De acordo com o material publicado no Portal Uol, “com apoio técnico e recursos do Ministério da Saúde, unidades de saúde que ofertam serviços de radioterapia serão estimuladas a adotar um terceiro turno de funcionamento. Outra alternativa é a contratação de hospitais da rede privada para prestação de serviços ao SUS. Também está em curso a seleção de empresa que instalará 80 serviços de radioterapia em todo o país, considerando a ampliação de 39 serviços já existentes e a criação de outros 41, com investimento federal da ordem de mais de R$ 500 milhões”.

Software de informação de câncer irá monitorar todos os tratamentos

O Ministério da Saúde, junto com o Instituto Nacional de Câncer (INCA) e o Governo do Estado, criou o Sistema de Informação do Câncer (Siscan) para auxiliar estados e municípios, gestores dos serviços da rede pública, a gerenciar a fila de espera e acelerar o atendimento do setor oncológico. Um software que cadastrará e acompanhará todo histórico e tratamento dos pacientes que estiverem com diagnóstico de câncer maligno confirmado.

Conforme o Portal Uol, a partir de agosto, todos os registros de novos casos de câncer terão de ser feitos pelo Siscan. Em Criciúma, servidores da Vigilância Epidemiológica já passaram por capacitação para o uso do sistema. Conforme a enfermeira do setor, Cecília Marly Spiazzi dos Santos, o treinamento foi realizado no início do ano.

“Eles pretendem, a partir de 30 de junho, aderir ao sistema e no início de julho já distribuir. Como é um projeto que envolve o INCA, o Ministério Público, o Estado e o Município, é uma hierarquia de espera para que a regional tenha acesso, por isso temos que esperar”, explica.

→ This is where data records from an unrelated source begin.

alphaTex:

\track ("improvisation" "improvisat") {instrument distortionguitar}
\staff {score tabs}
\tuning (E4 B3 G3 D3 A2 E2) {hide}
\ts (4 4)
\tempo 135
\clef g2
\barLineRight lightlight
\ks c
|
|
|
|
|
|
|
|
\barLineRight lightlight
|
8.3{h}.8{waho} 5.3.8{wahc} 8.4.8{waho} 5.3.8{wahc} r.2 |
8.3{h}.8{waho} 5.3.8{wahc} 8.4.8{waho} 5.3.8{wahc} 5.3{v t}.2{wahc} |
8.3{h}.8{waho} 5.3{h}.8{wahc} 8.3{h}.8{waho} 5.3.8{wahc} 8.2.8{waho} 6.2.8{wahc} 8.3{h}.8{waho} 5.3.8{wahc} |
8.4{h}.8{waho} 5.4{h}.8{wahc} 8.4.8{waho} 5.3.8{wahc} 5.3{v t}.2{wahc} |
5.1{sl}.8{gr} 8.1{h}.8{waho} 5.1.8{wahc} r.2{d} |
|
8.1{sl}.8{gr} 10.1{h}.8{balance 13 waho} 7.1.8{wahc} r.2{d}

Segundo ela, a vigilância do município já faz uso de dois softwares parecidos com o Siscan: o Sistema de Informação do Câncer de Mama (Sismama) e o Sistema de Informação do Câncer de Colo de Útero (Siscolo). Nestes estão cadastradas mulheres com suspeitas das respetivas neoplasias. Conforme Cecília, a partir do momento em que o setor já estiver acesso ao Siscan, todos os diagnósticos confirmados destes e outros cânceres serão postos no novo sistema.

 




Comentários

Bruno Contipelli
04/06/2013 23:09:23
Quanto custa um aparelho? Aposto que menos que as catracas de um dos estádios reformados para a Copa. Pais rico é pais com educação.